A review of the Healthy Homes Initiative shows every dollar spent led to five dollars in health savings in the following five years, fewer hospitalisations and less school absenteeism.
The initiative, led by Health New Zealand but also funded by ACC and Kāinga Ora, provides support like education, beds and bedding, curtains, insulation, and heating to families living in cold, damp homes.
A five-year evaluation of the initiative, conducted by Otago University's Housing and Health Research Programme, showed it had provided more than 147,000 interventions, impacting over 200,000 people.
The report showed an 18.6 percent decrease in hospitalisations (or 10,354 averted hospitalisations per year across 186,016 people), a 5 percent reduction in school absences for illness for children, and a slight but persistent increase in wages and less need for benefits for adults.
For every dollar spent by Health NZ, there was $5.07 in health savings over the following five years.
Lead author of the report, Professor Nevil Pierse, said the 10,000 averted hospitalisations was significant.
"That's a hospital. It's a small hospital, but it's a hospital that we don't have to have because those kids never got sick in the first place, and they're not going to get sick. Those kids who weren't in hospital were spending their time in school instead."
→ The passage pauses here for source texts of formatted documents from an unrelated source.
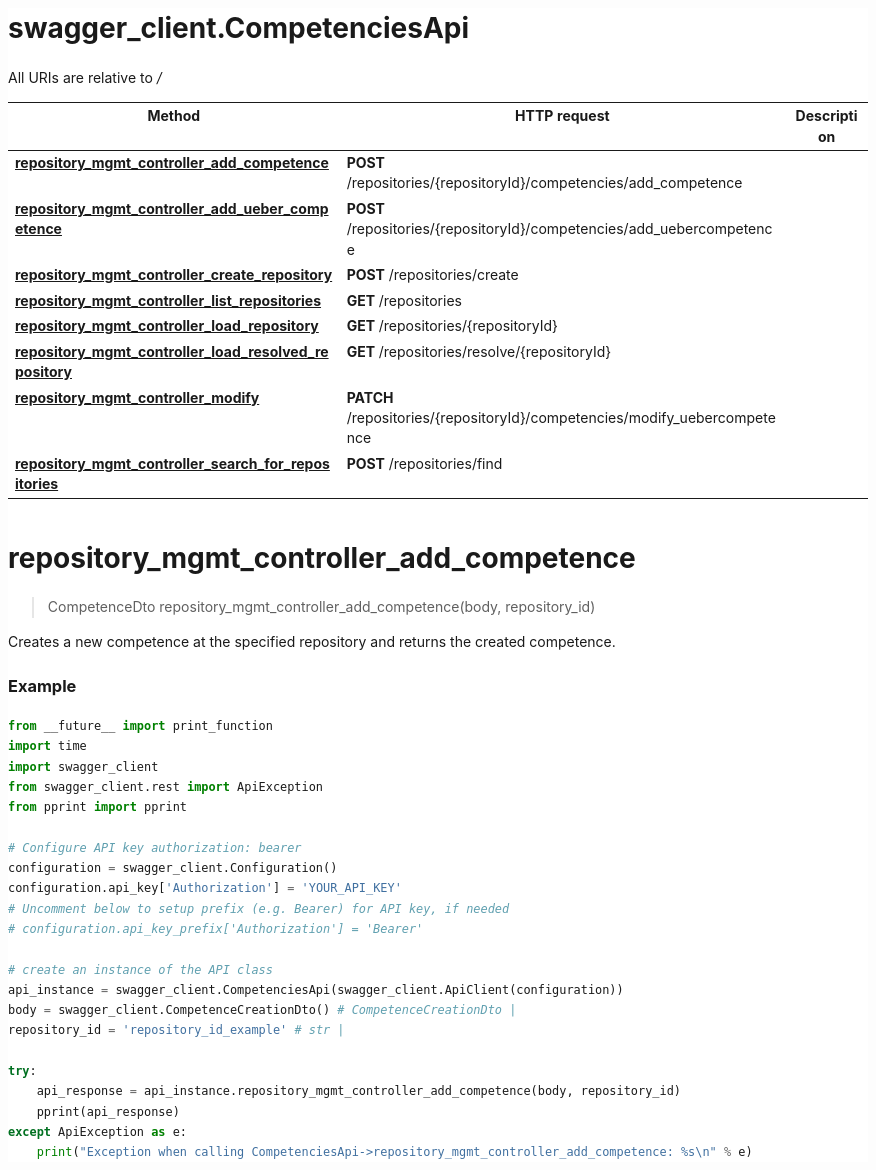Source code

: # swagger_client.CompetenciesApi

All URIs are relative to */*

Method | HTTP request | Description
------------- | ------------- | -------------
[**repository_mgmt_controller_add_competence**](CompetenciesApi.md#repository_mgmt_controller_add_competence) | **POST** /repositories/{repositoryId}/competencies/add_competence | 
[**repository_mgmt_controller_add_ueber_competence**](CompetenciesApi.md#repository_mgmt_controller_add_ueber_competence) | **POST** /repositories/{repositoryId}/competencies/add_uebercompetence | 
[**repository_mgmt_controller_create_repository**](CompetenciesApi.md#repository_mgmt_controller_create_repository) | **POST** /repositories/create | 
[**repository_mgmt_controller_list_repositories**](CompetenciesApi.md#repository_mgmt_controller_list_repositories) | **GET** /repositories | 
[**repository_mgmt_controller_load_repository**](CompetenciesApi.md#repository_mgmt_controller_load_repository) | **GET** /repositories/{repositoryId} | 
[**repository_mgmt_controller_load_resolved_repository**](CompetenciesApi.md#repository_mgmt_controller_load_resolved_repository) | **GET** /repositories/resolve/{repositoryId} | 
[**repository_mgmt_controller_modify**](CompetenciesApi.md#repository_mgmt_controller_modify) | **PATCH** /repositories/{repositoryId}/competencies/modify_uebercompetence | 
[**repository_mgmt_controller_search_for_repositories**](CompetenciesApi.md#repository_mgmt_controller_search_for_repositories) | **POST** /repositories/find | 

# **repository_mgmt_controller_add_competence**
> CompetenceDto repository_mgmt_controller_add_competence(body, repository_id)



Creates a new competence at the specified repository and returns the created competence.

### Example
```python
from __future__ import print_function
import time
import swagger_client
from swagger_client.rest import ApiException
from pprint import pprint

# Configure API key authorization: bearer
configuration = swagger_client.Configuration()
configuration.api_key['Authorization'] = 'YOUR_API_KEY'
# Uncomment below to setup prefix (e.g. Bearer) for API key, if needed
# configuration.api_key_prefix['Authorization'] = 'Bearer'

# create an instance of the API class
api_instance = swagger_client.CompetenciesApi(swagger_client.ApiClient(configuration))
body = swagger_client.CompetenceCreationDto() # CompetenceCreationDto | 
repository_id = 'repository_id_example' # str | 

try:
    api_response = api_instance.repository_mgmt_controller_add_competence(body, repository_id)
    pprint(api_response)
except ApiException as e:
    print("Exception when calling CompetenciesApi->repository_mgmt_controller_add_competence: %s\n" % e)
```
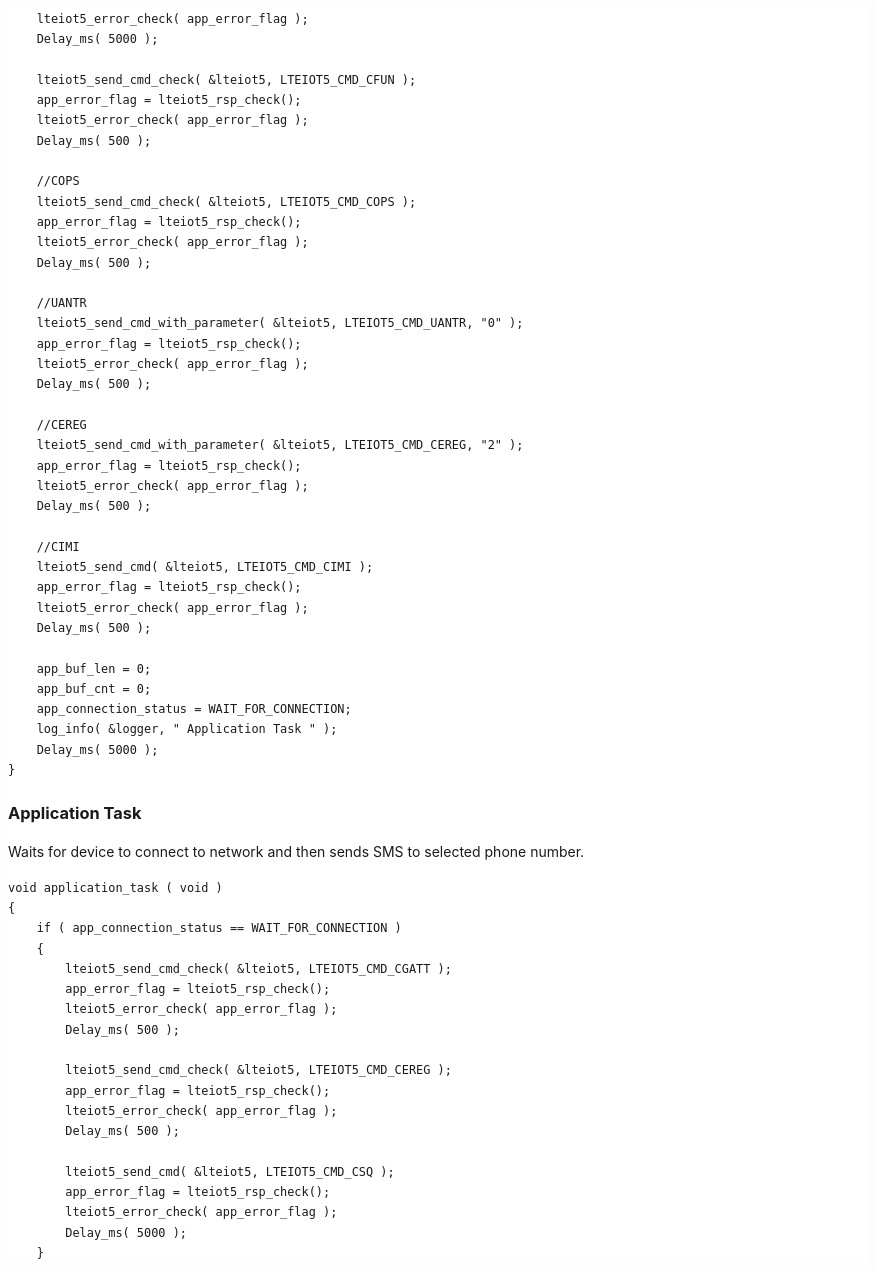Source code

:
 ```
    lteiot5_error_check( app_error_flag );
    Delay_ms( 5000 );
    
    lteiot5_send_cmd_check( &lteiot5, LTEIOT5_CMD_CFUN );
    app_error_flag = lteiot5_rsp_check();
    lteiot5_error_check( app_error_flag );
    Delay_ms( 500 );
    
    //COPS
    lteiot5_send_cmd_check( &lteiot5, LTEIOT5_CMD_COPS );
    app_error_flag = lteiot5_rsp_check();
    lteiot5_error_check( app_error_flag );
    Delay_ms( 500 );
    
    //UANTR
    lteiot5_send_cmd_with_parameter( &lteiot5, LTEIOT5_CMD_UANTR, "0" );
    app_error_flag = lteiot5_rsp_check();
    lteiot5_error_check( app_error_flag );
    Delay_ms( 500 );
    
    //CEREG
    lteiot5_send_cmd_with_parameter( &lteiot5, LTEIOT5_CMD_CEREG, "2" );
    app_error_flag = lteiot5_rsp_check();
    lteiot5_error_check( app_error_flag );
    Delay_ms( 500 );
    
    //CIMI
    lteiot5_send_cmd( &lteiot5, LTEIOT5_CMD_CIMI );
    app_error_flag = lteiot5_rsp_check();
    lteiot5_error_check( app_error_flag );
    Delay_ms( 500 );
    
    app_buf_len = 0;
    app_buf_cnt = 0;
    app_connection_status = WAIT_FOR_CONNECTION;
    log_info( &logger, " Application Task " );
    Delay_ms( 5000 );
}
```

### Application Task

Waits for device to connect to network and then sends SMS to selected phone number.

```
void application_task ( void )
{  
    if ( app_connection_status == WAIT_FOR_CONNECTION )
    {
        lteiot5_send_cmd_check( &lteiot5, LTEIOT5_CMD_CGATT );
        app_error_flag = lteiot5_rsp_check();
        lteiot5_error_check( app_error_flag );
        Delay_ms( 500 );
        
        lteiot5_send_cmd_check( &lteiot5, LTEIOT5_CMD_CEREG );
        app_error_flag = lteiot5_rsp_check();
        lteiot5_error_check( app_error_flag );
        Delay_ms( 500 );
        
        lteiot5_send_cmd( &lteiot5, LTEIOT5_CMD_CSQ );
        app_error_flag = lteiot5_rsp_check();
        lteiot5_error_check( app_error_flag );
        Delay_ms( 5000 );
    }
```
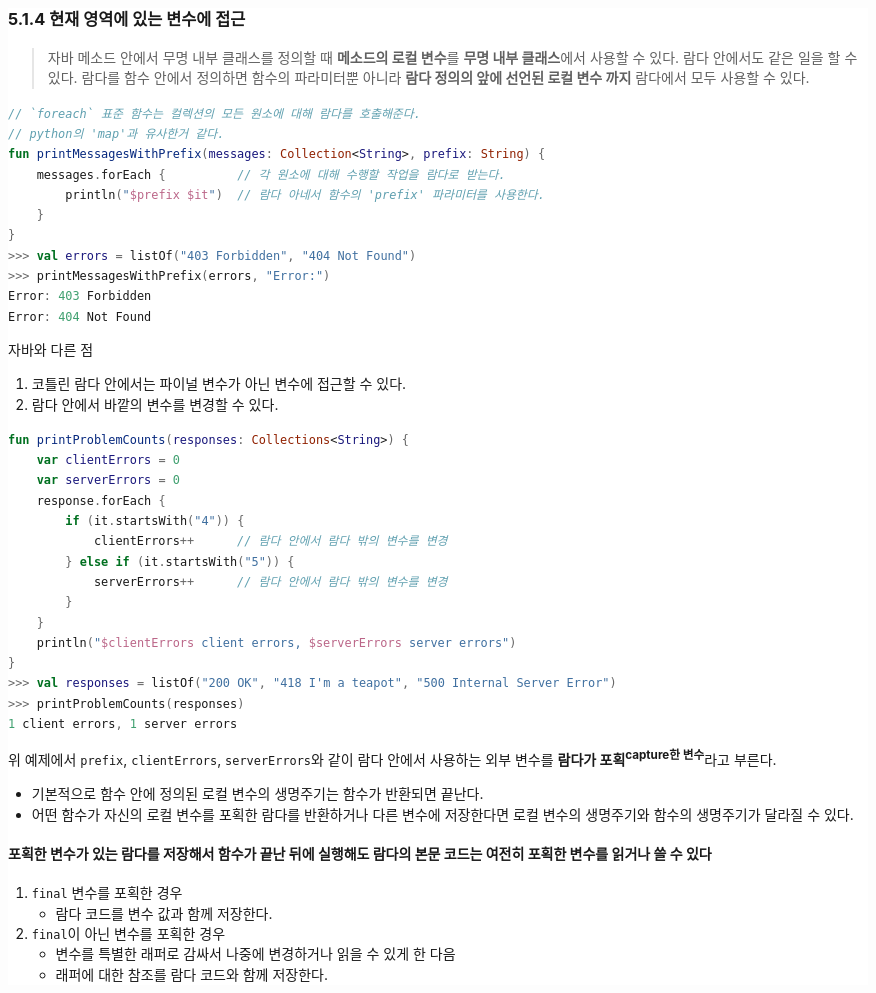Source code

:### 5.1.4 현재 영역에 있는 변수에 접근

> 자바 메소드 안에서 무명 내부 클래스를 정의할 때 **메소드의 로컬 변수**를 **무명 내부 클래스**에서 사용할 수 있다. 람다 안에서도 같은 일을 할 수 있다. 람다를 함수 안에서 정의하면 함수의 파라미터뿐 아니라 **람다 정의의 앞에 선언된 로컬 변수 까지** 람다에서 모두 사용할 수 있다.

```kotlin
// `foreach` 표준 함수는 컬렉션의 모든 원소에 대해 람다를 호출해준다.
// python의 'map'과 유사한거 같다.
fun printMessagesWithPrefix(messages: Collection<String>, prefix: String) {
    messages.forEach {          // 각 원소에 대해 수행할 작업을 람다로 받는다.
        println("$prefix $it")  // 람다 아네서 함수의 'prefix' 파라미터를 사용한다.
    }
}
>>> val errors = listOf("403 Forbidden", "404 Not Found")
>>> printMessagesWithPrefix(errors, "Error:")
Error: 403 Forbidden
Error: 404 Not Found
```

자바와 다른 점

1. 코틀린 람다 안에서는 파이널 변수가 아닌 변수에 접근할 수 있다.
2. 람다 안에서 바깥의 변수를 변경할 수 있다.

```kotlin
fun printProblemCounts(responses: Collections<String>) {
    var clientErrors = 0
    var serverErrors = 0
    response.forEach {
        if (it.startsWith("4")) {
            clientErrors++      // 람다 안에서 람다 밖의 변수를 변경
        } else if (it.startsWith("5")) {
            serverErrors++      // 람다 안에서 람다 밖의 변수를 변경
        }
    }
    println("$clientErrors client errors, $serverErrors server errors")
}
>>> val responses = listOf("200 OK", "418 I'm a teapot", "500 Internal Server Error")
>>> printProblemCounts(responses)
1 client errors, 1 server errors
```

위 예제에서 `prefix`, `clientErrors`, `serverErrors`와 같이 람다 안에서 사용하는 외부 변수를 **람다가 포획<sup>capture</sub>한 변수**라고 부른다.

- 기본적으로 함수 안에 정의된 로컬 변수의 생명주기는 함수가 반환되면 끝난다.
- 어떤 함수가 자신의 로컬 변수를 포획한 람다를 반환하거나 다른 변수에 저장한다면 로컬 변수의 생명주기와 함수의 생명주기가 달라질 수 있다.

#### 포획한 변수가 있는 람다를 저장해서 함수가 끝난 뒤에 실행해도 람다의 본문 코드는 여전히 포획한 변수를 읽거나 쓸 수 있다

1. `final` 변수를 포획한 경우
   - 람다 코드를 변수 값과 함께 저장한다.
2. `final`이 아닌 변수를 포획한 경우
   - 변수를 특별한 래퍼로 감싸서 나중에 변경하거나 읽을 수 있게 한 다음
   - 래퍼에 대한 참조를 람다 코드와 함께 저장한다.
Pierse said the Healthy Homes Standards introduced by the previous government had made it much easier to negotiate with landlords about what changes and fixes they needed to do, based on evidence from the Healthy Homes Initiative.
Reti said this report, the third into the initiative, would support the next round of funding for the scheme, which is due midway through next year.
"It sits into a contracting round, and that needs to go through due process. What we have here today provides further support for the benefits of these sorts of initiatives," he said.
Health minister Dr Shane Reti said the initiative was a positive example of social investment.
"This government is committed to the Healthy Homes Initiative, because the positive health outcomes laid out in this report clearly show that it is working," he said.
The initiative was first established in Auckland in 2013, as part of the Rheumatic Fever Prevention Programme. It now operates nationwide to eligible low-income families and pregnant people.
Health NZ said it was not a one-sized-fits-all approach, but one that was tailored to the needs of each household.